Solution to POJ 1045

The problem is on here↗.

Analysis #

It is hard to go with the direct fomular, because there is no build-in way to calculate a differential. However, we can approach it with the definition of differential: $\frac{df(x)}{dx} = \lim_{\Delta x \to +\infty}\frac{f(x+\Delta x)-f(x)}{\Delta x}$. Usually make $\Delta x$ equal to DOUBLE_EPSILON.

The first thing we should do is to simplification the formulas. From $v_1=V_S\cos{\omega t}$, $v_2=V_R\cos(\omega t + \theta)$, $v_2=iR$, and $i=C\frac{d(v_1-v_2)}{dt}$, we could come out an equation shown below:

$$V_R\cos(\omega t+\theta)=CR(\frac{d v_1}{dt}-\frac{d v_2}{dt})$$

After simplification, it would turn into the equation shown below:

$$V_R\cos(\omega t+\theta)=\omega CR[V_R\sin(\omega t+\theta)-V_S\sin{\omega t}]$$

When $\omega t+\theta=0$, it would show us:

$$V_R=\omega CRV_S\sin\theta$$

When $\omega t=0$, it would show us:

$$V_R\cos\theta=\omega CRV_R\sin\theta$$

which would further lead to $\tan\theta=\frac{1}{\omega CR}$.

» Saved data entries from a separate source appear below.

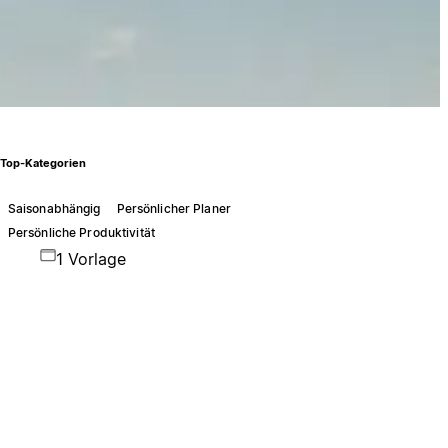
Top-Kategorien
Saisonabhängig
Persönlicher Planer
Persönliche Produktivität
1 Vorlage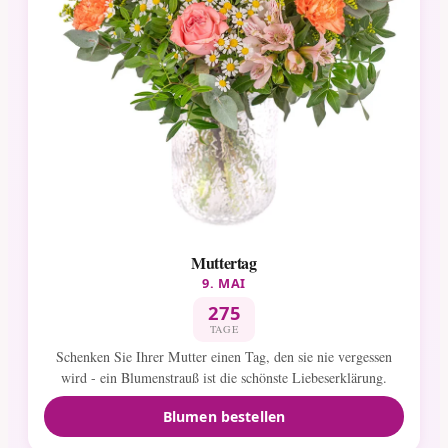
Muttertag
9. MAI
275
TAGE
Schenken Sie Ihrer Mutter einen Tag, den sie nie vergessen
wird - ein Blumenstrauß ist die schönste Liebeserklärung.
Blumen bestellen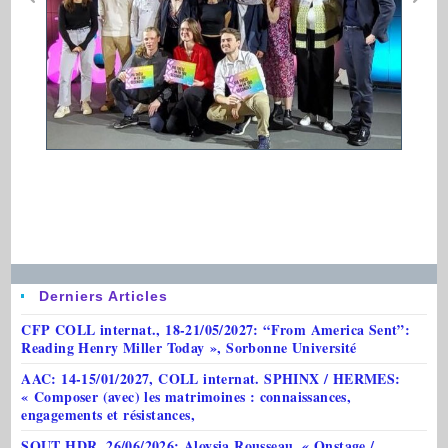
Derniers Articles
CFP COLL internat., 18-21/05/2027: “From America Sent”:
Reading Henry Miller Today », Sorbonne Université
AAC: 14-15/01/2027, COLL internat. SPHINX / HERMES:
« Composer (avec) les matrimoines : connaissances,
engagements et résistances,
SOUT HDR, 26/06/2026: Aloysia Rousseau, « Onstage /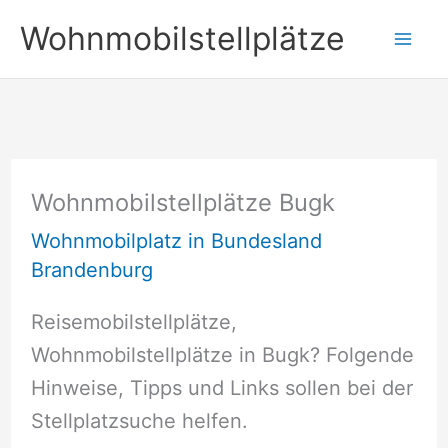
Zum
Wohnmobilstellplätze
Inhalt
springen
Wohnmobilstellplätze Bugk
Wohnmobilplatz in Bundesland
Brandenburg
Reisemobilstellplätze,
Wohnmobilstellplätze in Bugk? Folgende
Hinweise, Tipps und Links sollen bei der
Stellplatzsuche helfen.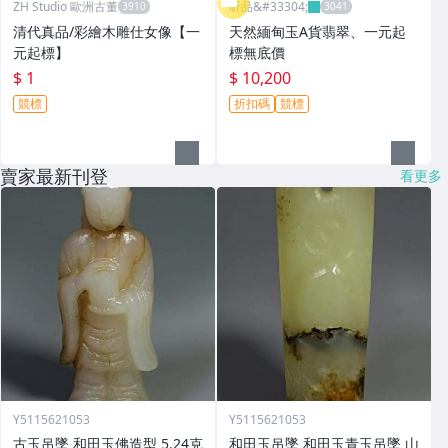
ZH Studio 歐洲古董
昕品&#33304;
清代真品/彩繪木雕仕女像【一
天然緬甸玉A貨翡翠、一元起
元起標】
標無底價
$ 1
$ 10,200
競標
折扣碼
競標
賣家最新刊登
看更多
Y5115621053
Y5115621053
古玉吊墜 和田玉佛造型 5.24克
和田玉吊墜 和田玉青玉吊墜 山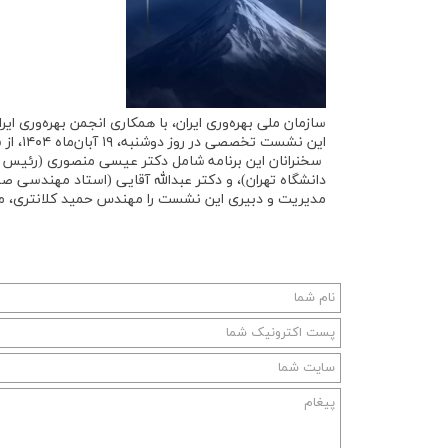
سازمان ملی بهره‌وری ایران، با همکاری انجمن بهره‌وری 
این نشست تخصصی در روز دوشنبه، ۱۹ آبان‌ماه ۱۴۰۴، از ساعت ۱۵ در محل سازمان ملی بهره‌وری ایران برگزار خواهد شد.
سخنرانان این برنامه شامل دکتر عیسی منصوری (رئیس م
دانشگاه تهران)، و دکتر عبدالله آقایی (استاد مهندسی 
مدیریت و دبیری این نشست را مهندس حمید کلانتری، مدیرع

As a consequence, we know how to calculate $V_R$.

Easy Solution #

#include <cstdio>
#include <cmath>

int main(void)
{
    double Vs, R, C;
    int n;
    scanf("%lf%lf%lf%d", &Vs, &R, &C, &n);
    while(n--) {
        double omega;
        scanf("%lf", &omega);
        double CRw = C * R * omega;
        double phi = atan(1.0 / CRw);
        printf("%.3lf\n", CRw * Vs * sin(phi));
    }
    return 0;
}

Please pay more attention about “… output should be rounded to three digits after the decimal point.”.